A Charleston landmark first built to preserve state records reopens Saturday to present its history.
The new South Carolina Historical Society Museum highlights many of the most interesting artifacts, maps and other documents the society has amassed since its founding in 1855.
The items range from one of Charleston's first highway markers to Francis Marion's powder horn to the Rev. Archibald Stobo's 1658 King James Bible that survived a 1700 shipwreck.
There's also a $600 life insurance policy that Thomas P. Allen took out on Sabrina, his 24-year-old slave.
The museum also features the building itself, a National Historic Landmark that has undergone its most ambitious renovation since it opened in 1826. Considered the nation's oldest building of fireproof construction, the $6.8 million makeover gave it a new elevator and a new entrance on the ground level facing Washington Square.
But the interior is what has changed the most.
The museum — the most recent addition to the city's Museum Mile — now occupies all of the second floor, where six galleries offer up personal stories relevant to the state's founding, its expansion, its role the Revolutionary War, antebellum life, the Civil War and the modern era.
The story of South Carolina
The new exhibits were assembled from the society's vast collection, which was moved permanently to the College of Charleston's Addlestone Library.
Society Director Faye Jensen said that move will better protect the materials while allowing more public use of the Fireproof Building, which was visited by only a handful of people each day when it was the main archive.
"The biggest challenge was finding what out of our 2 million items to display," she said. "We tried to use our collection to tell personal stories as much as we can."
One exhibit includes the "commonplace book" of Julia Amanda Bacot Huger (1825-1905), who filled it with clippings, her artwork and poetry.
"Women's history really comes out in this," Jensen said, adding the exhibits also reflect a concerted effort to tell stories from all corners of the state.
African-American history looms large, too. While slaves were freed after the Civil War, one exhibit details how any freedmen who disregarded their contract with a landowner could be arrested and put to work on public roads.
While free, Jensen noted, "they were still tied to the land."
Several exhibits have high-tech touches, such as large screens that let a visitor scroll through different historical figures and different parts of the state.
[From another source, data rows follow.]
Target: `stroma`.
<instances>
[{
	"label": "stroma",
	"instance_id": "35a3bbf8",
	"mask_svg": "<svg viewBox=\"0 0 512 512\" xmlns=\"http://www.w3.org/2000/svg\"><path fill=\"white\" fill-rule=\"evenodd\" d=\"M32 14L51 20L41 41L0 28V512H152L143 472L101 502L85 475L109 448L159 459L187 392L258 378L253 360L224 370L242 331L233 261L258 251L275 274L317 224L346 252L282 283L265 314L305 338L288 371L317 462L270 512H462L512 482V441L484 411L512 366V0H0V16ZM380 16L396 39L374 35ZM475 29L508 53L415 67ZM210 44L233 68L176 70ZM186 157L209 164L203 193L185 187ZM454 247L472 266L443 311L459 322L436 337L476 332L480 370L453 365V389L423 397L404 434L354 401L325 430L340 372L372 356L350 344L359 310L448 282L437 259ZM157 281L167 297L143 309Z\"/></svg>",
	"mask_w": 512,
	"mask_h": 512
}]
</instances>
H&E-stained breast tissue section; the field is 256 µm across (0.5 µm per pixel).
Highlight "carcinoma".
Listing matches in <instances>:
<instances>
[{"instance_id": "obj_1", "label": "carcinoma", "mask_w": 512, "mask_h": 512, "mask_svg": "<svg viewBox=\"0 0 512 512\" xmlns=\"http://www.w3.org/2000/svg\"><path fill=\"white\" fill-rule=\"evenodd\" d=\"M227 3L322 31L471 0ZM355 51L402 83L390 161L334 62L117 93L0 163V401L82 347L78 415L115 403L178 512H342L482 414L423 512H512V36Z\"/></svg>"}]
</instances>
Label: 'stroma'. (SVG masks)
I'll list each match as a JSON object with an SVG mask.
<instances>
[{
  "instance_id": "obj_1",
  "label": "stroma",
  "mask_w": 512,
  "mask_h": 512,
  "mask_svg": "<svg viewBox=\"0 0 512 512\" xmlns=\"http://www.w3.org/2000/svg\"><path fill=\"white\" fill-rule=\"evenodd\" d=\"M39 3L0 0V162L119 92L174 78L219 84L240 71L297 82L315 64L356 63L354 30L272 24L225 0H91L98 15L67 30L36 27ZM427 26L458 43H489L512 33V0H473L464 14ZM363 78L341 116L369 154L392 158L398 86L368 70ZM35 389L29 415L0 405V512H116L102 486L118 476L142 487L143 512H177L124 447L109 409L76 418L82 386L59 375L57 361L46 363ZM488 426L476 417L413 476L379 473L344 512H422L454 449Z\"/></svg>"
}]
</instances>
These screens also will make it possible for the society to incorporate new documents and stories as it sees fit.
With only about 3,000 square feet, this is smaller than most museums. "The interactives help a lot," Jensen said. "They allow us to explore topics without taking up a lot of space."
A small theater room serves up a repeating, seven-minute-long feature on the Charleston Renaissance, the influential period between the two World Wars in which art, culture and historic preservation began to flower here.
Heather Reed, a historian who recently worked at the Taylor County History Center in western Texas, was hired as the museum's first director.
"What fascinates me is how people interact with history, how they experience what is happening around them," she said, adding she is particularly struck by a journal entry from 1886 where the Charleston author notes that an earthquake is happening. It survives as a sort of social media post a century before social media was a thing.
"If there’s an earthquake that’s happening, the last thing I would do is keep writing in my diary," Reed said. "That, to me, was just an average person taking time to record history, and I think that’s something the public will identify with more. These are average people. They’re part of history as well."
Building as a museum
Two hallways also tell the story of the building itself, as well as its architect, Robert Mills, a Charleston native who learned about architecture under James Hoban, who designed the White House.
Mills would go on to design two Washington landmarks himself, including the U.S. Treasury building next door to the White House, and the Washington Monument.
The museum's new tribute to Mills includes biographical information on him, the story of the Fireproof Building and an image of his original, fussier design for the Washington Monument.
Before he left for Washington, Mills designed several significant buildings here, including First Baptist Church. But the Fireproof Building might be his most monumental work in the city. When it first opened its doors in December 1826, the city already had suffered three major fires that charred buildings for several blocks.
Today, much of Mills' Fireproof Building remains the same: There's little exposed wood, and even its window sashes are made of metal. Its 947,000 bricks are largely covered by stucco and plaster. Its abundant and large windows were originally intended to minimize the need for candlelight.
Even before opening, the project won recognition from Architectural Digest, The Los Angeles Times and the Historic Charleston Foundation.
The recent renovation, overseen by architect Glenn Keyes and done by contractor Richard Marks, keeps the building much as it was, except changing its main entrance from the second floor platform off Chalmers Street to the ground level off Washington Park. That will make the building more accessible, as will a new elevator inserted into one of its interior vaults.
After the museum opens, Reed said the society will work to find the right balance between holding special events, devising new strategies to manage exhibits and collections, and supporting educational outreach.
The goal is not to maximize traditional tours but to ensure the building becomes a versatile and vibrant place.
"The biggest challenge moving forward will be sitting back and letting the public tell us what they want us to be," Reed said. "We know what we want to do as history buffs, but as we go into our first year, we don’t know how the public wants us to do. This will be a learning year in a really exciting way.”